Virtual restaurants were one of the trends that Lee addressed in a discussion of the company's performance during the first quarter ended Aug. 30. He and fellow executives also touched on the realities of outdoor dining; pandemic-related changes in the real estate market; and the agony of waking up every day with the realization you’re already down hundreds of thousands in sales at just four restaurants in New York City.
Lee said he was shocked that he hasn’t been asked earlier about virtual restaurants, given how many competitors have charged into that arena. Arch-rival Brinker International, for instance, plans to build a stable of brands, starting with its current venture, It’s Just Wings. Dine Brands Global, the franchisor of Applebee’s and IHOP, has Neighborhood Wings by Applebee’s.

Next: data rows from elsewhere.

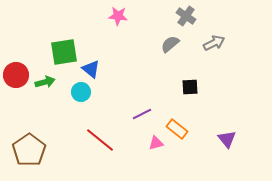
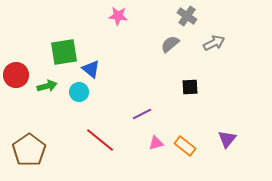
gray cross: moved 1 px right
green arrow: moved 2 px right, 4 px down
cyan circle: moved 2 px left
orange rectangle: moved 8 px right, 17 px down
purple triangle: rotated 18 degrees clockwise
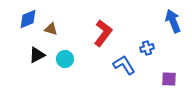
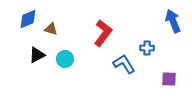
blue cross: rotated 16 degrees clockwise
blue L-shape: moved 1 px up
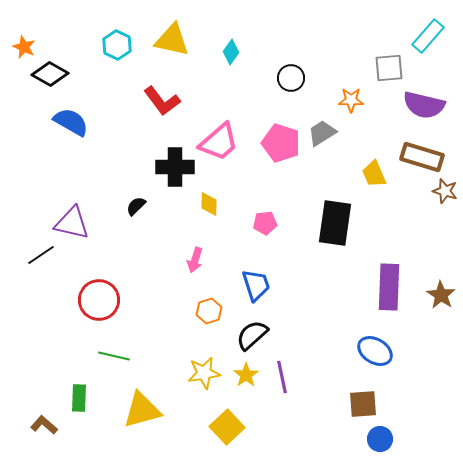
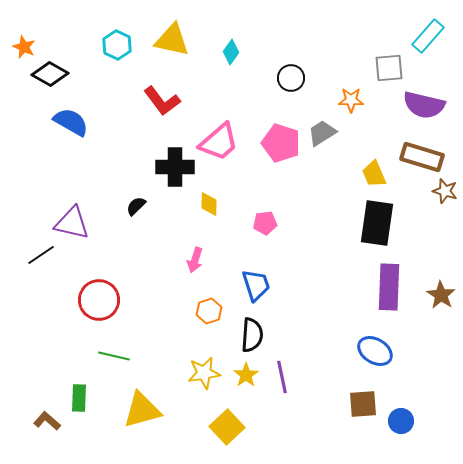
black rectangle at (335, 223): moved 42 px right
black semicircle at (252, 335): rotated 136 degrees clockwise
brown L-shape at (44, 425): moved 3 px right, 4 px up
blue circle at (380, 439): moved 21 px right, 18 px up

Virtual brands exist only as a listing on the apps and websites used by consumers to place delivery orders. The wings or burgers being ordered actually come from the kitchens of places operating as another brand—Chili’s and Maggiano’s, in the case of It’s Just Wings.
The brands are invented so they come up high in the search results for whatever item a customer might want to be delivered. Applebee’s offers wings, but Neighborhood Wings is more likely to be discovered when a delivery patron searches for the popular finger food.
But those concoctions don’t meet Lee’s definition of a brand, and “I think brands are going to matter,” he told the analysts on today’s call.
“Brands are developed over a long period of time around delivering a promise, a consistent promise to a consumer” he continued. “I think you have to have a functional need and emotional need.”
Lee also provided a reality check of sorts on outdoor dining, the salvation of many casual chains like his while dining rooms are still subject to capacity limits. “Outdoor capacity is really de minimis for us overall as a system,” he said, explaining that Florida, where many of the company’s restaurants are located, has seen six straight weeks of unrelenting rain. “It's really not that meaningful for us.”
He also skewered the common assertion that widespread restaurant shutdowns are bringing down the cost of real estate thus far in the pandemic, a theory he himself has espoused.
“I've been a little bit off,” he acknowledged. “We've yet to see a meaningful change in what we can acquire real estate at.
"I thought that being one of the only bidders out there that we would see costs come down. We’ll see how that plays out long term.”
A recurring theme in Lee’s conversations with analysts was the impact of capacity caps on restaurant dining rooms. He noted that the company is installing partitions between tables to squeeze in more seats where a 25% or 50% limit is in place, and that it plans to double its use of those virus barriers near-term.
But that remedy hasn’t applied in New York City, where all indoor dining is still forbidden. Until the ban is lifted on Sept. 30, Darden is losing $1.3 million per week in sales per week from four of its restaurants there, three Capital Grilles and the Olive Garden smack in the middle of Times Square. That Italian restaurant generates $15 million annually, Lee noted.
Nationwide, Olive Garden’s same-store sales for Q1 were down 21.9%. Comps were down 11.3% for LongHorn.
Net income fell 78.2% from the year-ago quarter, to $36.1 million, on a 28.4% drop in revenues, to $1.53 billion.
Darden ended the quarter with 1,807 restaurants within its fold.